KMUN and KTCB

KMUN: Astoria, Oregon; KTCB: Tillamook, Oregon; ; United States;
- Broadcast area: Northern Oregon Coast Range
- Frequencies: KMUN: 91.9 MHz; KTCB: 89.5 MHz;
- Branding: Coast Community Radio

Programming
- Format: Public radio
- Affiliations: National Public Radio, Pacifica Radio Network

Ownership
- Owner: Tillicum Foundation
- Sister stations: KMUX-FM

History
- First air date: KMUN: April 17, 1983; KTCB: 2004;
- Call sign meaning: KMUN: From "community";

Technical information
- Licensing authority: FCC
- Facility ID: KMUN: 67107; KTCB: 93286;
- Class: KMUN: C2; KTCB: A;
- ERP: KMUN: 7,200 watts; KTCB: 380 watts;
- HAAT: KMUN: 332 meters (1,089 ft); KTCB: 351 meters (1,152 ft);
- Transmitter coordinates: KMUN: 46°15′45.3″N 123°53′13.5″W﻿ / ﻿46.262583°N 123.887083°W; KTCB: 45°27′58.4″N 123°55′15.5″W﻿ / ﻿45.466222°N 123.920972°W;
- Translator(s): KMUN: 89.3 K207FG (Cannon Beach); KMUN: 91.3 K217FG (South Astoria); KTCB: 104.3 K282BV (Wheeler);

Links
- Public license information: KMUN: Public file; LMS; ; KTCB: Public file; LMS; ;
- Webcast: Listen live
- Website: kmun.org

= KMUN =

Public radio station in Astoria, Oregon

KMUN (91.9 MHz) is a community and public radio station in Astoria, Oregon, serving the Northern Oregon Coast Range. The station is owned by the Tillicum Foundation, alongside KMUX-FM 90.9, and maintains studios in Tillicum House on Exchange Street in Astoria. Three low-power translators and KTCB (89.5 FM) in Tillamook extend the signal south. KMUN features a block radio format with news, public affairs, and music programming.

==History==
The Tillicum Foundation was incorporated in 1977 with the goal of bringing a local radio station to Astoria. In the early 1980s, a plan gestated to bring a community radio station to Astoria. On November 10, 1981, the station received its construction permit. Because Astoria was not in range of public radio at the time, the station was a high priority for grants from the National Telecommunications and Information Administration. After getting the permit, volunteers of the nascent KMUN reached out to Portland community radio station KBOO for assistance; at one point, it was thought that KMUN might rebroadcast part of KBOO's broadcast day because of a potential lack of local interest, but it was not feasible to relay KBOO's signal from Portland over remote terrain to Astoria.
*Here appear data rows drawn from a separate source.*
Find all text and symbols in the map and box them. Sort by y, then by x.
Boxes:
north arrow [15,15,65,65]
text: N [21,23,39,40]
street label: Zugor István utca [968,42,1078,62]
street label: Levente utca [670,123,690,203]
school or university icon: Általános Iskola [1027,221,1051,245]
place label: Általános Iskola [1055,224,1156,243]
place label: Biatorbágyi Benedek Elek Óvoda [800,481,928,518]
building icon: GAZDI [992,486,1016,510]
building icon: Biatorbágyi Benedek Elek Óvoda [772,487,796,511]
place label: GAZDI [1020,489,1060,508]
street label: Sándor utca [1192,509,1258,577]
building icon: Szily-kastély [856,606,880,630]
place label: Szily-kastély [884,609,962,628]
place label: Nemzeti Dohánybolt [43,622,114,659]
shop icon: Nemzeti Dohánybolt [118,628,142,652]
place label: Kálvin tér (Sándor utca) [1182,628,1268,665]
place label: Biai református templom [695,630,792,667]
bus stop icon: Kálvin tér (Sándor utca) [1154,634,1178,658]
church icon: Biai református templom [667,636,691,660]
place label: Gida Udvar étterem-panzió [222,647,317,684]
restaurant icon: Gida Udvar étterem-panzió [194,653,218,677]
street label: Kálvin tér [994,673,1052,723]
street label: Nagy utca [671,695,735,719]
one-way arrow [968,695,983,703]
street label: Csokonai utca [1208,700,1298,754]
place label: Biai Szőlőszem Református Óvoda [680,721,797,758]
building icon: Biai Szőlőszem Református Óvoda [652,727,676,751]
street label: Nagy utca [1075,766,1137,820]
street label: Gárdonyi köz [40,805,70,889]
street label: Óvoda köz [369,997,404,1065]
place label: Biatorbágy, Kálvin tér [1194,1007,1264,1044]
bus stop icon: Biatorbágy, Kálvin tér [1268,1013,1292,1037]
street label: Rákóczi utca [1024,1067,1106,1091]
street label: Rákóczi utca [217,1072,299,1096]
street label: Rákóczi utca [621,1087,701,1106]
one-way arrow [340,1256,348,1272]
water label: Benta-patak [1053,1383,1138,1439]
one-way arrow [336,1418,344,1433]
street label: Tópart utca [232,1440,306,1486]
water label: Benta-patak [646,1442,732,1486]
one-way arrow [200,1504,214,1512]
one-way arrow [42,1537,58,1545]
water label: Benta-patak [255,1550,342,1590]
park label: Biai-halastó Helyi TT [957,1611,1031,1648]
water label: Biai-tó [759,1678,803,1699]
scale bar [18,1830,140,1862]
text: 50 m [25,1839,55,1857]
KMUN began broadcasting on April 17, 1983. The original transmitter facility was on Megler Mountain, where KMUN erected a donated 60 ft timber telephone pole. Originally reaching only the Astoria area, the station expanded down the Oregon Coast in 1986 with the addition of translators relaying its signal. KMUN's studios were originally in the Gunderson Building until a supporter bought a house on Exchange Street in 1987 and donated it to the Tillicum Foundation; the station needed to relocate so it could install a satellite dish to receive NPR programming. Its programming was nearly entirely volunteer-produced; there were 30 volunteers when the station launched, about 70 by 1988, and 250 in 2003. In 2003, the station launched a local news department, building a newsroom in place of a decaying porch at Tillicum House. The Tillamook translator was replaced in 2004 by the higher-power KTCB, in part to prevent the translator from being displaced by any future stations.

KCPB-FM began operating April 17, 2006, the 23rd anniversary of KMUN's sign-on. It featured a format of mostly national programming, primarily classical music, with music scheduled at times when KMUN had talk programming and vice versa. The creation of KCPB-FM resolved tensions among KMUN listeners over whether to air more national programming from NPR. It provided much of the service previously offered by a fringe signal from KPLU-FM in Tacoma, Washington, which was about to go away, and cable radio's offering of Oregon Public Broadcasting, which had recently been discontinued. Much of the equipment was previously used by KMUN prior to a technical upgrade.

KMUN stayed on the air during the Great Coastal Gale of 2007 despite having a large elm tree crash into the studio building.

On October 1, 2025, Tillicum suspended the operations of KCPB-FM, citing "ongoing funding challenges" (including the U.S. government pulling funding from public media), as well as a desire to "reset" the station and relaunch it at a later date with "alternate programming sources". The suspension is projected to last twelve months. Its call sign was changed to KMUX-FM on July 1, 2026.